Work task >>
Images don't belong in the copy. Output the rest of the data exactly.

Provided data >>
—————
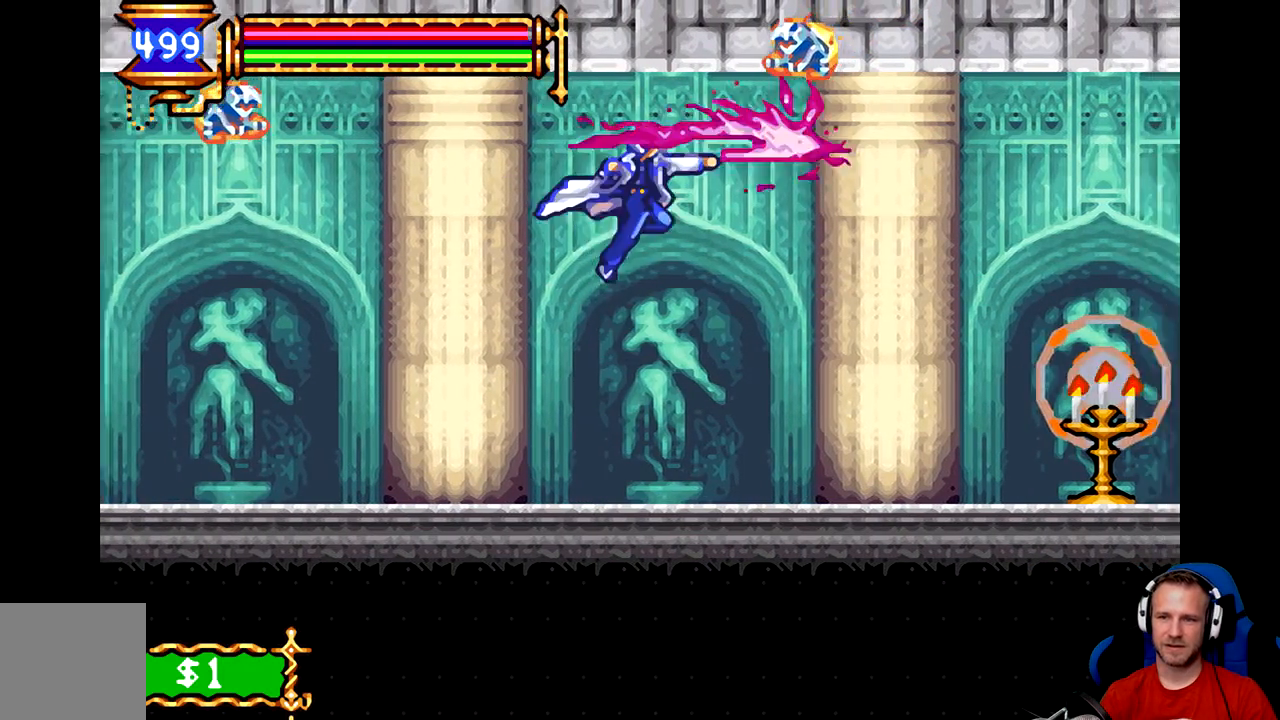
{"buttons": [], "left_stick": "right", "events": [[17, "left_stick", "center"], [50, "A", "up"], [50, "B", "up"], [251, "left_stick", "right"]]}
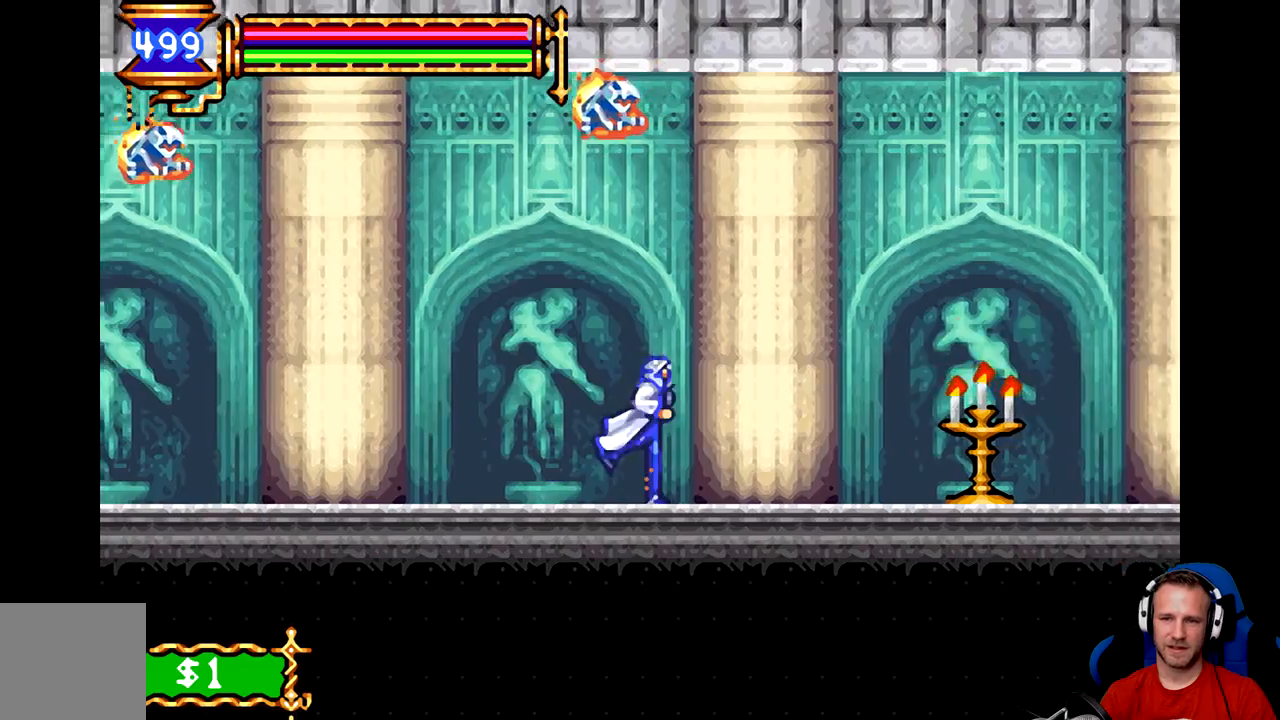
{"buttons": ["A", "B"], "left_stick": "center", "events": [[217, "B", "down"], [250, "left_stick", "left"], [450, "A", "down"], [450, "left_stick", "center"]]}
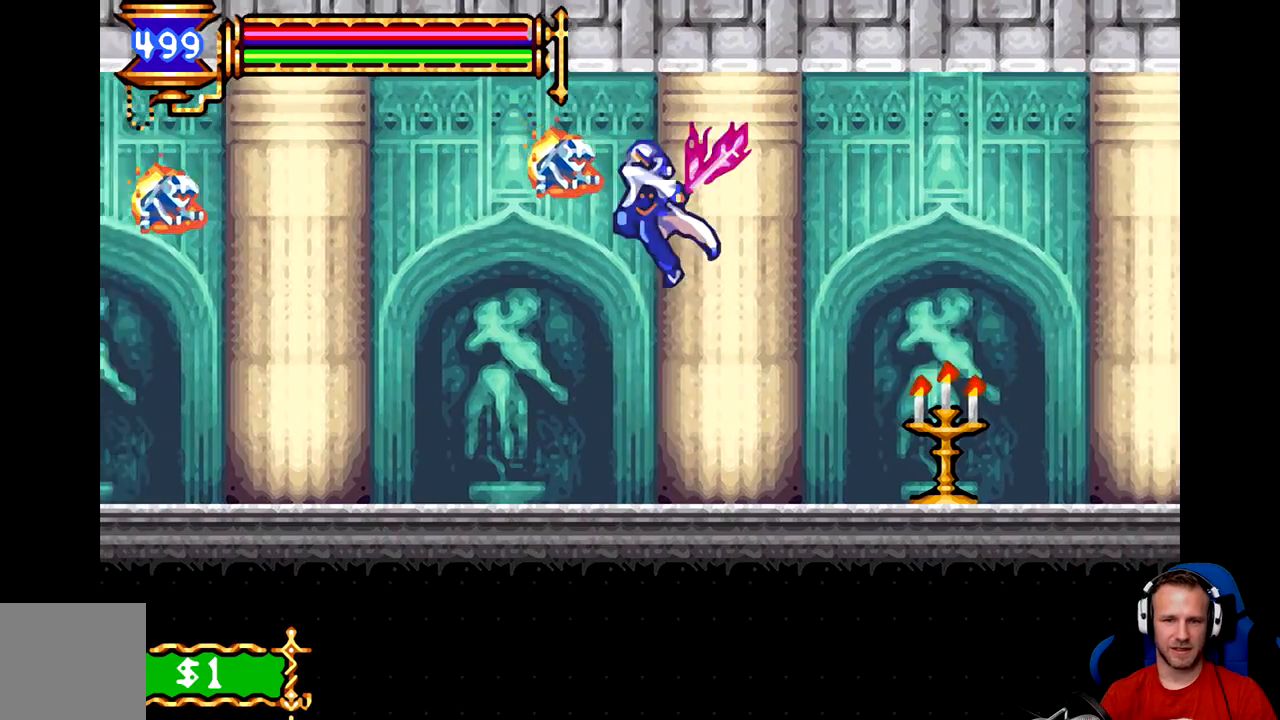
{"buttons": [], "left_stick": "center", "events": [[50, "A", "up"], [50, "B", "up"]]}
—————
Problem solution >>
{"buttons": [], "left_stick": "right", "events": [[17, "left_stick", "center"], [50, "A", "up"], [50, "B", "up"], [251, "left_stick", "right"]]}
{"buttons": ["A", "B"], "left_stick": "center", "events": [[217, "B", "down"], [250, "left_stick", "left"], [450, "A", "down"], [450, "left_stick", "center"]]}
{"buttons": [], "left_stick": "center", "events": [[50, "A", "up"], [50, "B", "up"]]}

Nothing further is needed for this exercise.